Ho avuto la fortuna di conoscere La Complice quando sono stato chiamato a presentare il piacevole festival Domina, a Ortezzano, in provincia di Fermo. Una tre giorni dedicato alle cantautrici che proprio con lei si chiudeva. In una calda domenica pomeriggio primaverile, introdotta dalle parole un po’ antiche della Presidente della Commissione per le Pari Opportunità delle Marche, La Complice si è dimostrata autrice di carattere, pronta a rivendicare un punto di vista personale sia rispetto al sistema musica che rispetto alla società, andando a alternarsi nel suo sette tra chitarra acustica e Korg, le macchine e una tastiera lì a sua disposizione, come un folletto bjorkiano anche vagamente punkeggiante, un look un po’ alla Devo a rivendicare il suo essere outsider rispetto al vento di destra che in quella terra da tempo tira.
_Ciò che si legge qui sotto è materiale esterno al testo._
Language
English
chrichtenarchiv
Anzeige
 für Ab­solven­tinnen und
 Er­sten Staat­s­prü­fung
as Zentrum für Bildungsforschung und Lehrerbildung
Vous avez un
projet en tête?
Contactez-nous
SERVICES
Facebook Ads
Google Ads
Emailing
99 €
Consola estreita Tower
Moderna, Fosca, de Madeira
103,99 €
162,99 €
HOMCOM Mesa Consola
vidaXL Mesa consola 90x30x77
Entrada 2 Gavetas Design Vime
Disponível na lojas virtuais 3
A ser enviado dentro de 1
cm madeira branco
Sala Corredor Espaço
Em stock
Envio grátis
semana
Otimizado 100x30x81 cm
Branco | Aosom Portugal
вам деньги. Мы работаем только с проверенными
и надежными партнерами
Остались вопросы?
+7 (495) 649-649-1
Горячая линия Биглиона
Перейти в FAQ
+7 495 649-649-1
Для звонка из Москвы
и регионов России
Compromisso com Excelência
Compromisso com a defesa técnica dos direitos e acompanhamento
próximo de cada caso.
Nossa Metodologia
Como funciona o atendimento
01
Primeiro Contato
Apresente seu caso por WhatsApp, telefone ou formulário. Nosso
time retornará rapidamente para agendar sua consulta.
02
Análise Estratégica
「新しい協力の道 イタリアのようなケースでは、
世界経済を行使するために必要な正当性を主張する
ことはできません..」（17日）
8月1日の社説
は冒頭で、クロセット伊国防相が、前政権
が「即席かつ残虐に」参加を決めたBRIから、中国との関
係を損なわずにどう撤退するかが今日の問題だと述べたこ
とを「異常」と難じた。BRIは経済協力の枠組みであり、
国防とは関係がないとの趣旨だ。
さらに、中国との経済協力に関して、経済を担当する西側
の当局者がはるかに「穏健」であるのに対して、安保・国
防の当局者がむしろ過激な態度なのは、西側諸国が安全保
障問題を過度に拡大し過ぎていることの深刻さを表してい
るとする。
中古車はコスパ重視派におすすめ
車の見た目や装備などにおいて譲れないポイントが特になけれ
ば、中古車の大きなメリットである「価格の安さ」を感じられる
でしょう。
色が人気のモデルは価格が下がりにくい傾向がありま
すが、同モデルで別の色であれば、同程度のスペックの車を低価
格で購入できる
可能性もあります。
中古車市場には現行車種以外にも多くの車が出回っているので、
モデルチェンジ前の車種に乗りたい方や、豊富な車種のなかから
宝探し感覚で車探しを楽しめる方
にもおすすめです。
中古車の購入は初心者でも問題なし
Un live set poderoso, capace di tenere incollati alle sedie i tanti spettatori accorsi nella piazza centrale di quel bel borgo ai piedi dei Sibillini, al punto che le ho poi chiesto di venire mia ospite quando il Parco del Conero mi ha chiamato a inaugurare il nuovo teatro proprio al centro di Sirolo in una serata dal titolo antico Seppellite il mio cuore sul Monte Conero, serata che l’ha vista eseguire per la prima volta dal vivo proprio il nuovo singolo Comunale e che le ha dato modo ancora una volta di mostrarsi dotata di una voce singolare, anche quando si tratta di parlare, con noi sul palco Marco Grati dei Via Verdi e John Big George dei Kurnalcool, oltre la mio partner in crime Mattia Toccalceli.

Ecco, la pixie La Complice ha poco del picchio verde marchigiano, ma molto del Picchio robbinsoniano e ancora di più della Sissy Hakwshaw portata al cinema da Uma Thurman. Dubito che le Marche siano intenzionate a cambiare effige, ma se mai cercassero una colonna sonora che non sia una delle solite lagne di Giovanni Allevi, a cui faccio gli auguri di pronta guarigione pur continuando a ritenerlo quanto di peggio la classica contemporanea in salsa pop abbia prodotto negli anni, non a caso di Ascoli, magari è a La Complice che potrebbero pensare, volendo in compagnia di Serena Abrami dei Leda, che in qualche modo le è sorella maggiore.